In my view from the cheap seats, I see through my eyes and I am inspired to write for life because the confessions of an everyday woman are conveyed through my stream of consciousness. The thoughts in my blue state of mind are poured out as I discuss miscellaneous matters and give you the fackin truth; no filters no filler. But sometimes I have to make a note to self to slow it down and take a sojourner to get some eclectik relaxation and reflect at the golden time of day in order not to lose and yell, o hell nawl when stuff gets to me. A trip to the Mistress Lounge has been a good place to clear my head and take the edge off. I’ve gotta be careful though because she’s got some risqué stuff in there that could lead me to some that could cause me to want to participate in some lovers anonymous acts. But then I realize that I’m more drawn to words, which leads me to being lyrically yours and that’s more stimulating to this Urban Butterfly.
Though my world is still crazy at least the jail in which I sometimes dwell is minus the bars, I find myself sometimes living the butterfli effect trying to figure out if life through my eyes is really as it presents itself to be. Sometimes I’ve wondered what it would be like to be Hoodoo’ed and act with miss(ed) manners just to get a reaction out of people. But I thought that someone might tell Aunt Jackie and I’d get in trouble. And depending on what I’d done, I might have to PostSecret just to get it out of my system; though I think I could tell Mr. Slish cause he’d like to hear me cleansing my thoughts.

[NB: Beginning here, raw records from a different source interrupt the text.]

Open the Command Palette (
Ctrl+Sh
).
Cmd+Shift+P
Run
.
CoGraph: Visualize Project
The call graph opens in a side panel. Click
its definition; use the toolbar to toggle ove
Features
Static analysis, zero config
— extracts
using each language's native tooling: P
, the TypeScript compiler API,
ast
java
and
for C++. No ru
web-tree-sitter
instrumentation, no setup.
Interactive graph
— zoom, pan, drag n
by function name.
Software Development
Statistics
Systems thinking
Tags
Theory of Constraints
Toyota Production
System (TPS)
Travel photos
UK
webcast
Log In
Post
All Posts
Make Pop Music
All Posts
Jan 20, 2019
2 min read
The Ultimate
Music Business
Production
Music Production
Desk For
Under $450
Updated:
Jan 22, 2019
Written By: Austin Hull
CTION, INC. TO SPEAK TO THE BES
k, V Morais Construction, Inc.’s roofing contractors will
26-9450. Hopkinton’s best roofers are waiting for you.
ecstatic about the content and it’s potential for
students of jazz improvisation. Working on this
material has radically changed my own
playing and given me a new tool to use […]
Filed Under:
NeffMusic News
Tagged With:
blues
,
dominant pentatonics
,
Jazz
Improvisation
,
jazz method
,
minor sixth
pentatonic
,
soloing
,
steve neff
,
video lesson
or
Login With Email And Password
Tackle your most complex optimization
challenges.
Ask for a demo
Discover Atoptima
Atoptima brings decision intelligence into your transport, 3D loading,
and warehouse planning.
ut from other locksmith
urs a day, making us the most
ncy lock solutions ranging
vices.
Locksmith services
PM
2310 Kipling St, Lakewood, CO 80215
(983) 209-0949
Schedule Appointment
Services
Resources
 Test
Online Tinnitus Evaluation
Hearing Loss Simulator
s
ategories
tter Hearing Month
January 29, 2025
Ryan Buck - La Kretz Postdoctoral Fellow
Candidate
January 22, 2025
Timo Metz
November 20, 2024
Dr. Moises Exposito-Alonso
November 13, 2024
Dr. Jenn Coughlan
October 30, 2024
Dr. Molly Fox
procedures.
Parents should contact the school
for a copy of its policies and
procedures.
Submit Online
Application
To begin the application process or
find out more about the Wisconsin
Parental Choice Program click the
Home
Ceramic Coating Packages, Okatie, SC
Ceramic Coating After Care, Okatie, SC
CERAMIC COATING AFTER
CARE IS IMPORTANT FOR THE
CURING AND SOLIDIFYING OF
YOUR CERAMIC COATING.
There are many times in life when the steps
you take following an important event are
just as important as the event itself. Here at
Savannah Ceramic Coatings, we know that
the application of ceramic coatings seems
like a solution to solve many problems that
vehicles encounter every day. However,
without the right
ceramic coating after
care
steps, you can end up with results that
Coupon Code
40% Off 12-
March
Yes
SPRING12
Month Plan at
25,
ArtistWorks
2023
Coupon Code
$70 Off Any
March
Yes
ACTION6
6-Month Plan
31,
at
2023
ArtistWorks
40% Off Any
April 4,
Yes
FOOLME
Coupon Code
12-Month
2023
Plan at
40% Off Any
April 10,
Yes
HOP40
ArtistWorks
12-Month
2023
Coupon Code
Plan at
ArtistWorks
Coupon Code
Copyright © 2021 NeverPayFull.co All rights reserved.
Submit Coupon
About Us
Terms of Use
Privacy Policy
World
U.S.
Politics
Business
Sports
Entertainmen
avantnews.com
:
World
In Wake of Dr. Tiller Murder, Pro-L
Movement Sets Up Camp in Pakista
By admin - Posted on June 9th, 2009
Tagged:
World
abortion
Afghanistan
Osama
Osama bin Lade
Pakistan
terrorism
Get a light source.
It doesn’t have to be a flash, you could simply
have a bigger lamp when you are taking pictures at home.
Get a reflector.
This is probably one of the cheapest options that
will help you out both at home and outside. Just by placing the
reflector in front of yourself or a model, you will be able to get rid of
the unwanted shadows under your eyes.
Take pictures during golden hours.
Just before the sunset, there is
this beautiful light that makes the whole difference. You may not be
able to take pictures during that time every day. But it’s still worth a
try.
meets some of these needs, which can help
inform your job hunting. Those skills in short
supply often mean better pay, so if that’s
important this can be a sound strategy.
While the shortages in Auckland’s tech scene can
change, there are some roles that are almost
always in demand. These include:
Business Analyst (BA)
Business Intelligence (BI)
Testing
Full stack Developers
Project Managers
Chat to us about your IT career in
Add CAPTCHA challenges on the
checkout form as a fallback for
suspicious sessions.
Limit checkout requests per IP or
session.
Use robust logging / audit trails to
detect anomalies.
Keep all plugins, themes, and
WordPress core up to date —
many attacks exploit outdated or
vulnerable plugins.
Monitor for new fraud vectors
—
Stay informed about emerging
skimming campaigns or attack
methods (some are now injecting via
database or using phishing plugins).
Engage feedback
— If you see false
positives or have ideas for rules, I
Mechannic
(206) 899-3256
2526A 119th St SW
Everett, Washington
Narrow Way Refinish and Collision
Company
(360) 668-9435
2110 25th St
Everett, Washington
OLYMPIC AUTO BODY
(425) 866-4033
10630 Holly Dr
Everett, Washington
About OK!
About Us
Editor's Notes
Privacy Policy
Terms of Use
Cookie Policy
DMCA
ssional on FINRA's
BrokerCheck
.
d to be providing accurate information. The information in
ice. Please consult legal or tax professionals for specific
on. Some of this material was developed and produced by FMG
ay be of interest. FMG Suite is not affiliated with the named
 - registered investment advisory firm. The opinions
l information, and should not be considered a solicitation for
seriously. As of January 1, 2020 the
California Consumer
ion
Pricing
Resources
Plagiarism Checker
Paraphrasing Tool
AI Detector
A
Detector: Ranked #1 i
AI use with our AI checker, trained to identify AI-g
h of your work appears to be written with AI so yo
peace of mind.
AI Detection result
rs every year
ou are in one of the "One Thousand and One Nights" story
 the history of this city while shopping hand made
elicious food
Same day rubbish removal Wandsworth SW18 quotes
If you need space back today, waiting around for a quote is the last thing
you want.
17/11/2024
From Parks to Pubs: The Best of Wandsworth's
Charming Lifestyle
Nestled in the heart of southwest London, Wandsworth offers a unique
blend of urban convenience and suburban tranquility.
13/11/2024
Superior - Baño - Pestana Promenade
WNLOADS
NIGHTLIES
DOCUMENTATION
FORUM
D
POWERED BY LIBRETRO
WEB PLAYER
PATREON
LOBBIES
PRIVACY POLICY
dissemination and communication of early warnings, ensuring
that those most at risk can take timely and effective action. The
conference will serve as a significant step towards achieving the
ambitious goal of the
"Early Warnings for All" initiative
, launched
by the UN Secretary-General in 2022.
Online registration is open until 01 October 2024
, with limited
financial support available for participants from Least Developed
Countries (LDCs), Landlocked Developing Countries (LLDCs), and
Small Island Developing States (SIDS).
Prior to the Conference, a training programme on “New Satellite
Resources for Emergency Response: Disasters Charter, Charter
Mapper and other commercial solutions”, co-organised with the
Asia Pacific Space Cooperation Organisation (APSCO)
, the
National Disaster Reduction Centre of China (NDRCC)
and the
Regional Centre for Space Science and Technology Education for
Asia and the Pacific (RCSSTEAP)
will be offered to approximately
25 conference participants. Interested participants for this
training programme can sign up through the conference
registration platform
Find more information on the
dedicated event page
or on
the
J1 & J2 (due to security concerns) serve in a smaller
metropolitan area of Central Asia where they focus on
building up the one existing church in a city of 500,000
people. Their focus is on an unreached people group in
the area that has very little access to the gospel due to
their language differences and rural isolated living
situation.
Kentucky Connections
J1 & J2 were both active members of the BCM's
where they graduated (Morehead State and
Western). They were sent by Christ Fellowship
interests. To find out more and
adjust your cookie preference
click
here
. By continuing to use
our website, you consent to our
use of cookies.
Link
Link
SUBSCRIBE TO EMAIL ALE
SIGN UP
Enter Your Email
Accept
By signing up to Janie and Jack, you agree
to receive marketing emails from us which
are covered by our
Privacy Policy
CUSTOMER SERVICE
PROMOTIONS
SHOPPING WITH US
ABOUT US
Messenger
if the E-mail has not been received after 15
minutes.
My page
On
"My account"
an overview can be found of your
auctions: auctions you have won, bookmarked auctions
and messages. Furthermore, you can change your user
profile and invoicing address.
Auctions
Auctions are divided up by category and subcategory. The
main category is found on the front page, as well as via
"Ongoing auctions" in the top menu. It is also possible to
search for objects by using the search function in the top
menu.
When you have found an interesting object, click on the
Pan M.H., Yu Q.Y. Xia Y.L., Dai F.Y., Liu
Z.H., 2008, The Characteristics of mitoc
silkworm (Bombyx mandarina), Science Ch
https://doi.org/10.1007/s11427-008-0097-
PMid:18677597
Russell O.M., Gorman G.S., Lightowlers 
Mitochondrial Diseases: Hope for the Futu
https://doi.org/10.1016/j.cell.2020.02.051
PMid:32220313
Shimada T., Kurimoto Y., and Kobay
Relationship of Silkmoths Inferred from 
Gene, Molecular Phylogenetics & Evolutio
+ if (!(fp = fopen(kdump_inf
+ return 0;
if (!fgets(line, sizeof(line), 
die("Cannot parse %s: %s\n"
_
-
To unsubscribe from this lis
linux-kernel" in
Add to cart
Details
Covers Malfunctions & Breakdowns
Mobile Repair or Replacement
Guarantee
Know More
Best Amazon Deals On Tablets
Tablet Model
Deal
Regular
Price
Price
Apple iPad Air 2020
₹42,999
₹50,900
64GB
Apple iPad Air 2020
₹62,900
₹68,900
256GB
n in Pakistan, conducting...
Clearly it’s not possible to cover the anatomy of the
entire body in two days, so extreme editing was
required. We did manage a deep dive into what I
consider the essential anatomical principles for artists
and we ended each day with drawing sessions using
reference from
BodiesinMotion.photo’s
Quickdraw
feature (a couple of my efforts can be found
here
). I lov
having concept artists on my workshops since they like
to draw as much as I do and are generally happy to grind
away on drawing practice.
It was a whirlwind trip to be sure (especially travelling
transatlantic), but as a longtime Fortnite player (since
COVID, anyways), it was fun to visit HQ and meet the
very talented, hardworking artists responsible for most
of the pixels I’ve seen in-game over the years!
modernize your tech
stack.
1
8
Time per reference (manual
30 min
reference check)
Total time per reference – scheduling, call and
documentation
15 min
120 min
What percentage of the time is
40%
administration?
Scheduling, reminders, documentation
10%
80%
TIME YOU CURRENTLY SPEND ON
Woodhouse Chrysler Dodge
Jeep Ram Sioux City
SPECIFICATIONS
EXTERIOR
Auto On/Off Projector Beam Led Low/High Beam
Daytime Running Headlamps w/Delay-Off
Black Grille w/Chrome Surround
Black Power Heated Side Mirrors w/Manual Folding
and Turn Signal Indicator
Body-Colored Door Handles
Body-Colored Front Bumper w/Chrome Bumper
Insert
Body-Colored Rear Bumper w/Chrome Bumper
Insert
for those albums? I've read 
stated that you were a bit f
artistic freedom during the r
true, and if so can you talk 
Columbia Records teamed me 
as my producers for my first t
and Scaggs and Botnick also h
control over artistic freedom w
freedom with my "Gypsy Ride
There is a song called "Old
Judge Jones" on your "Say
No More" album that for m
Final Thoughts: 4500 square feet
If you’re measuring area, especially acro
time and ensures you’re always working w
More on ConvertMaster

In my travels, I often end up in the electronic village where my mind is stimulated and feed, but sometimes I need it Raw Dawg in order to have it broken down into the ghetto economics that I understand. The indigo trails of my thoughts are sometimes interrupted by Yazmars breakthrough and then like magic; zuri she wrote and I’m back to life in the chocolate city and I’m no longer beyond mere words. It’s then that I’m back to the rich house, proud to be a black man’s daughter and saying
I think to myself what a wonderful world.